Tim Aidex Wanala Unair dan Cerita dari Puncak Denali

Tim Airlangga Indonesia Denali Expesition (Aidex) Wanala Universitas Airlangga (Unair) berhasil menaklukkan Puncak Denali, puncak gunung dengan ketinggian 20.320 kaki atau setara dengan 6.194 meter di atas permukaan laut (MDPL).

Tabah di Bawah Tekanan Suhu -55°C dan Serangan Frostbite
Kota Surabaya, Bhirawa
Tim Airlangga Indonesia Denali Expesition (Aidex) Wanala Universitas Airlangga (Unair) telah berhasil menaklukkan puncak gunung dengan ketinggian 20.320 kaki atau setara dengan 6.194 meter di atas permukaan laut (MDPL). Sejarah mencatat setelah tiga ksatria Airlangga itu melakukan summit dalam kurun waktu sekitar 12 jam dari kamp 5 menuju puncak Mc Kinley, gunung tertinggi di belahan bumi utara. Suhu minus 55°C dan serangan frostbite menjadi cerita tak terlupakan sepanjang perjalanan ketiganya.
Persis pada 15 Juni jam 14.05 (23.05 waktu Alaska), Mochamad Roby Yahya mahasiswa Fakultas Perikanan dan Kelautan, Muhammad Faishal Tamimi Fakultas Vokasi dan Yasak alumni Fakultas Ilmu Sosial dan Ilmu Politik menjejakkan kakinya di puncak the high one (sebutan puncak Gunung Denali).

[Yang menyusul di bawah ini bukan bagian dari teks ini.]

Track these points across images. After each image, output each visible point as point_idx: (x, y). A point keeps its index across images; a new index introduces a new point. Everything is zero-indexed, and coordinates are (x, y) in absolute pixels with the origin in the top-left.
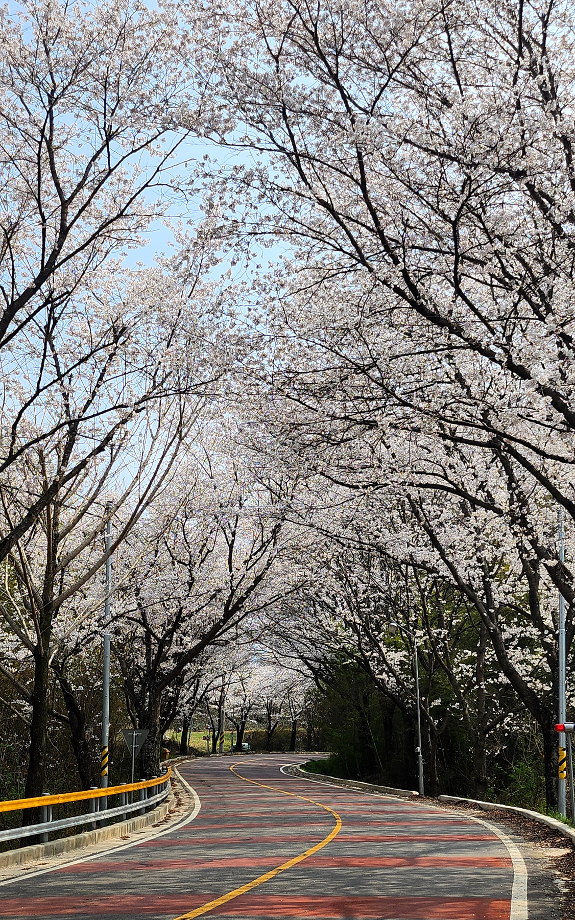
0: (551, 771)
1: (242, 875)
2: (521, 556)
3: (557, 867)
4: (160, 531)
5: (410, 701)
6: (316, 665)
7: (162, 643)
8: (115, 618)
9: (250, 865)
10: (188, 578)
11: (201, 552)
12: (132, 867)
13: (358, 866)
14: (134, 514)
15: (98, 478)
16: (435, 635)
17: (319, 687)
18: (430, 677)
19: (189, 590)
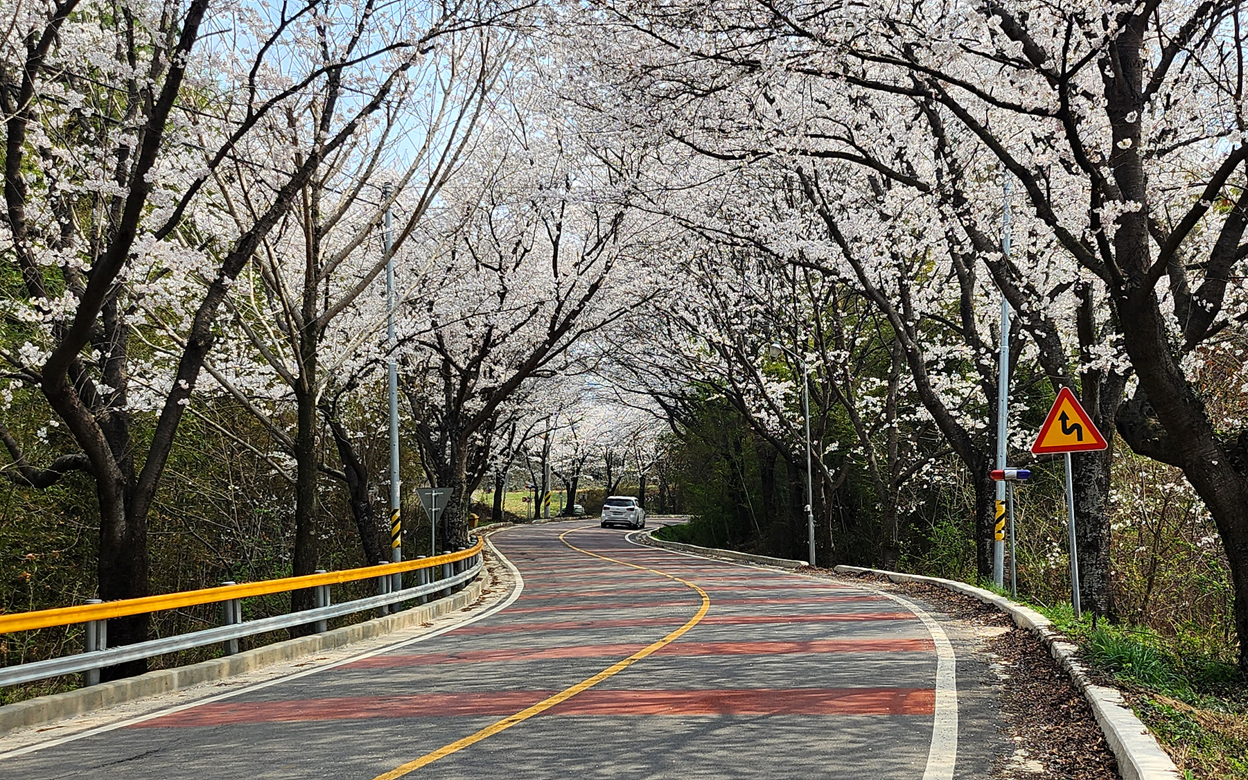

“Tidak sedikit permasalahan yang dilalui, para tim telah mengorbankan kuliah, keluarga, waktu dan tenaga untuk menggapai puncak Denali ini,” tutur Manajer Tim Aidex Wanala Unair Wahyu Nur Wahid, Minggu (18/6).
Di balik keberhasilan tersebut ada perjuangan luar biasa demi mengibarkan bendera almamater dan sang merah putih. Cuaca dan medan yang ekstrem, suhu minus 55°celcius, ketebalan es setinggi lutut, hingga terjadinya radang pada anggota tubuh akibat kedinginan yang luar biasa (frosbit) menjadi ‘santapan’ mereka sehari-hari. Semua dijalani dengan bekal kekuatan tekat tabah sampai akhir.
Sebelum mencapai puncak, tim selama tujuh hari berada di kamp 4 yang berada pada ketinggian 14.200 kaki atau 4.328 mdpl. Aktivitas tim terhenti dihadapkan pada kondisi whiteout. “Sebuah situasi di mana cuaca yang tertutup salju mengubah berkas cahaya yang menyebabkan hanya objek gelap yang terlihat dan snow showers (hujan salju),” kata Wahyu.
Hal ini mengakibatkan tenda yang mereka gunakan tertutup salju, bahkan tidak terlihat sedikit pun. Selang beberapa hari, tepatnya pada 13 Juni 2017, cuaca membaik dan matahari mulai terlihat. Akhirnya mereka memutuskan untuk berangkat menuju kamp 5 atau yang dikenal dengan high camp pada ketinggian 17.200 kaki 5.243 mdpl. Perjalanan cukup melelahkan dengan tanjakan 45 hingga 60 derajat. “Tanjakan curam ditambah sisa-sisa hujan salju yang membuat ketebalan saljunya hingga selutut,” terang dia.
Empat jam perjalanan menuju kamp 5, salah satu atlet kemudian diketahui melambat, nafas mulai terengah karena dingin. Tim akhirnya mencapai kamp 5 setelah menempuh perjalanan selama 9,5 jam.
Wahyu menuturkan, saat itu kondisi tim sudah teramat lelah. Maka, tim harus beristirahat menyiapkan tenaga  untuk summit attack. Tepat pada 15 Juni pukul 03.00 pagi, tim melakukan perjalanan dengan membawa perlengkapan seringan mungkin.  “Di antaranya kapak es, tracking pole, ransel dan makanan serta minuman secukupnya,” kata dia.